Oddly enough, since my mother didn't want to let anyone think that my brother was mentally ill, or perhaps because she didn't, she took a job after my youngest brother was out of the house and married off, as a recreational director at a mental health hospital.  There, her co-workers set her up with one of the staff, a man younger than she from Paragould, the town where she had been born.  There was some sort of party, and they arranged that mother and Alex would end up alone at the end of the night.  Not much later, they were married.  Alex was a much less interesting person than my father, with no hobbies that took him away on hunting trips or into the air.  It was a pretty placid affair, one that mother enjoyed after some rather tumultuous years with my brother and his problems.  Then Alex died.  
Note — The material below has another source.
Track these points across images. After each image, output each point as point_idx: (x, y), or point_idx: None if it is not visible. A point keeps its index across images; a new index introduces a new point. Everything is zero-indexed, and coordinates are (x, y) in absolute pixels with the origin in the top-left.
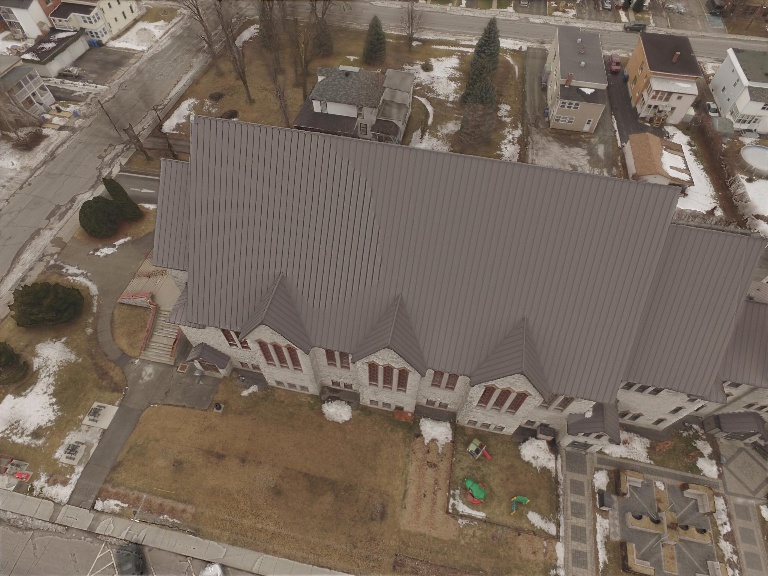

One of the reasons she had married him, she would tell me later, was that she was sure he would outlive her.  She didn't want to be widowed again.  When he died, she kept a photo of him beside her bed for just a few days, and then replaced it with one of my father.  She had divorced Alex, she told me, because he had died on her.

During the years that I was basically prolonging her death, I kept trying to find things that would amuse her.  Glenn Miller and Andrews Sisters recordings, for instance.  (She wore her hair in an Andrews Sisters style nearly until her death.)  A video player and Mickey Rooney and James Stewart movies.  And I bought a laptop and a subscription to Arkansas Net.  She was a little bit curious about the laptop.  I tried to explain the growing wonders of the world wide web to her, encouraging her to explore the world beyond her bedroom and Lazyboy.  Could she see the Officers Club in San Diego, she asked. The young Google brought up photos of a newly-restored San Diego Naval Station Officers' Club. Yes, she said.  That's it.  She remembered being surprised that Cokes cost twenty-five cents.  What else would she like to see?  Nothing. That's enough.  That't what it was like.

Mother never quite forgave me for not being a daughter, a status she had expected for her second child.  She had been very devoted to her mother and wanted a daughter who would have the same devotion to her.  She seemed a bit embarrassed that her son was shopping and cooking for her.  Eventually she hired the daughter of a friend to do those chores, and she would even occasionally go to the store with her.  But she was putting the meals, uneaten, in the garbage.  We never quite noticed how odd it was that she always took out the garbage herself, given her usual difficulties with such tasks.  We should have seen the clue.

Each bout of starving herself made her weaker, and eventually she moved into a nursing home, the only one she trusted, where she had for a while been on he staff.  Sometimes she thought she was still working and would start to run the charts and prepare meds.  One morning in February of 2003, she was in the hospital from a fairly minor procedure and the nurse brought her breakfast.  I don't think I will eat again, she said, and with those last words, turned towards the wall and died.